When this goes up, they make more money, and when it comes down they either make a loss or make less money!
This is a free website that I follow to track international margins.
But, as I said before, following their product mix is also.
Let's talk about that today.
See, if international margins are high, it doesn't mean that refineries in Pakistan will make money. Because not all of the products they make earn them money.
For example, furnace oil is a negative-margin product. That means it doesn't even cover the cost of oil it uses. But at the same time, Diesel and MoGas (petrol) make money for them.
Now think as a refinery owner. Would you not want more products that make profits and fewer negative margin products? Of course. But it requires a lot of capital investments and that's where refinery policy comes in.
But what are the profit-making products and which ones are the loss ones?
Petrol and Diesel are known to be the profit-making products. However, furnace oil is a loss-making product.
So if a refinery makes more Petrol and Diesel and less FO, it will make more money than a refinery that has more FO and less petrol/diesel.
How do we know which refinery in Pakistan has what share of these products?
These are the refinery shares.

 
  1. PRL has the best product breakup. 70% of high-margin products and just 18% of FO are negative-margin products.
    1. notion image
ATRL comes next (67% and 21%) while NRL can be said to have the worst breakup (63% and 23%).
But there is one thing that you didn't know! Exchange losses! When we account that for, ATRL becomes the best pick!
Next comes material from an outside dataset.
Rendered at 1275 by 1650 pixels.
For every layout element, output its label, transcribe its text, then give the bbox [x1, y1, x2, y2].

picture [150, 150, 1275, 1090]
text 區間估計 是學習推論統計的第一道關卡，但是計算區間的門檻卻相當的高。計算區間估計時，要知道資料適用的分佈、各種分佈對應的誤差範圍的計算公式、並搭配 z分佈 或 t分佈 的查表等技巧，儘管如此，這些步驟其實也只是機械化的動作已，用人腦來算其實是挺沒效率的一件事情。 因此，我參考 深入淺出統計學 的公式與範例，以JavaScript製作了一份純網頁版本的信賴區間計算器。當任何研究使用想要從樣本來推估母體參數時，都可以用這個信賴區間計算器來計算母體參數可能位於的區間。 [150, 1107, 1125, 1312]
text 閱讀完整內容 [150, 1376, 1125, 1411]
See, ATRL gets the crude oil from local E&P companies while NRL and PRL import it.
This means that though the refinery margins should be better for PRL (which they are), exchange losses take away a heavy cut from their earnings.
For example, last year (FY23) PRL earned Rs3.3 PBT. But the exchange losses were Rs990mn. Had there been no exchange losses, they would have made Rs4.3bn PBT.
The same goes for NRL. They made a loss before taxation of Rs5.1bn while the exchange loss was Rs9.8bn. This means had there been no exchange loss, the company would have been in profit.
This is the only difference but it changes everything!
That’s why ATRL made the most money last year, followed by PRL and a loss by NRL.
This changes when there is no rupee depreciation. In that case, actual refinery margins come into play (hint)!
So, to recap - Whenever considering refineries for trading or short-term investing (to me they don’t qualify for long-term investments), see these things:
1. What are the international margins – check the website I gave you!
2. Remember their product mix. You should know that if diesel margins are going up, which refinery will benefit the most?